# Object recognition pipeline

The pipeline is based on few models/frameworks:


**BLIP-2** - image captioning ([paper](https://arxiv.org/pdf/2301.12597), [HuggingFace](https://huggingface.co/docs/transformers/model_doc/blip-2)).


**spaCY** - english text analyser (https://spacy.io/), see [dependency parsing](https://spacy.io/usage/linguistic-features#dependency-parse).

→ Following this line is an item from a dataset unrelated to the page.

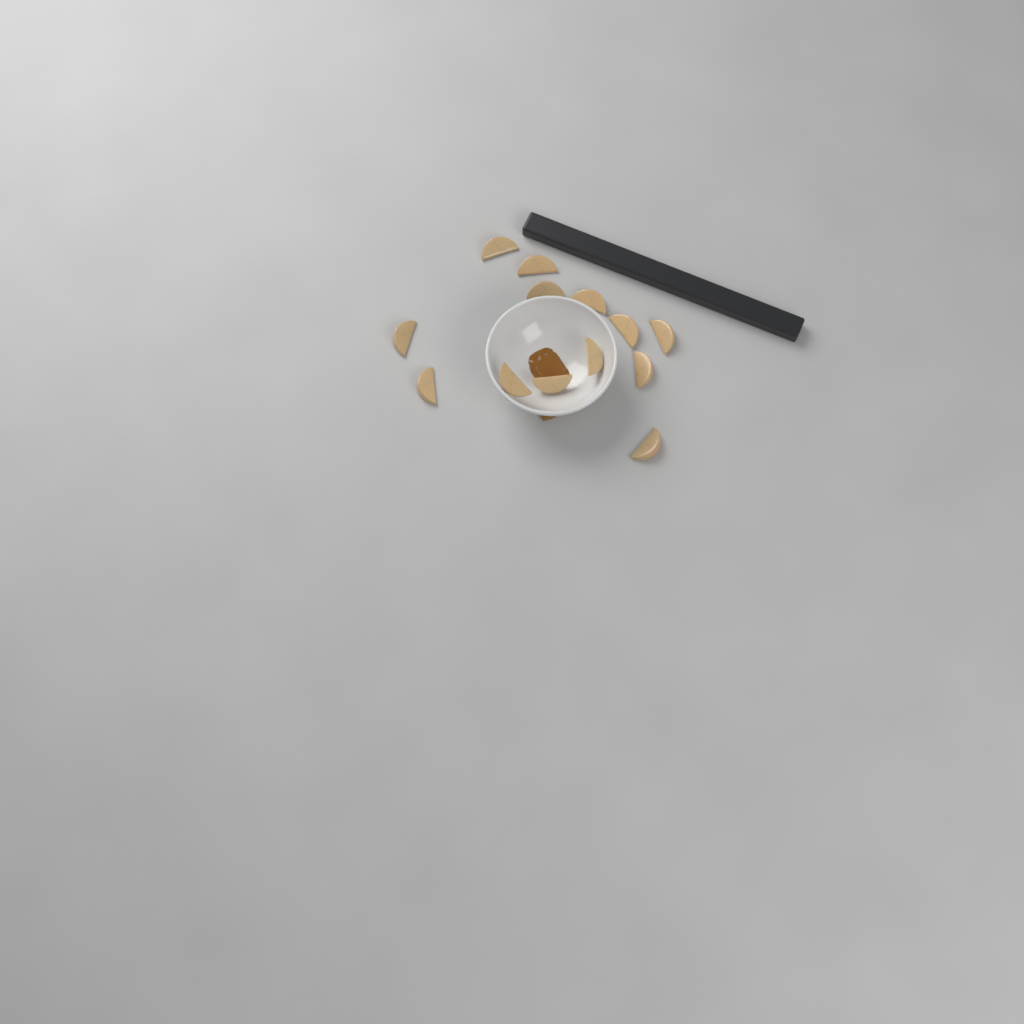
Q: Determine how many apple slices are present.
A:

**GroundingDINO/SAM** - open set object detection and segmentation ([SAM official site](https://segment-anything.com/), [SAM demo](https://segment-anything.com/demo#), [SAM Github](https://github.com/facebookresearch/segment-anything), [GroundingDINO Github](https://github.com/IDEA-Research/GroundingDINO), [HF Grounding DINO demo](https://huggingface.co/spaces/merve/Grounding_DINO_demo), [GroundingSAM GitHub](https://github.com/IDEA-Research/Grounded-Segment-Anything), [GroundingSAM example in Colab](https://colab.research.google.com/github/betogaona7/Grounded-Segment-Anything/blob/main/grounded_sam_colab_demo.ipynb)).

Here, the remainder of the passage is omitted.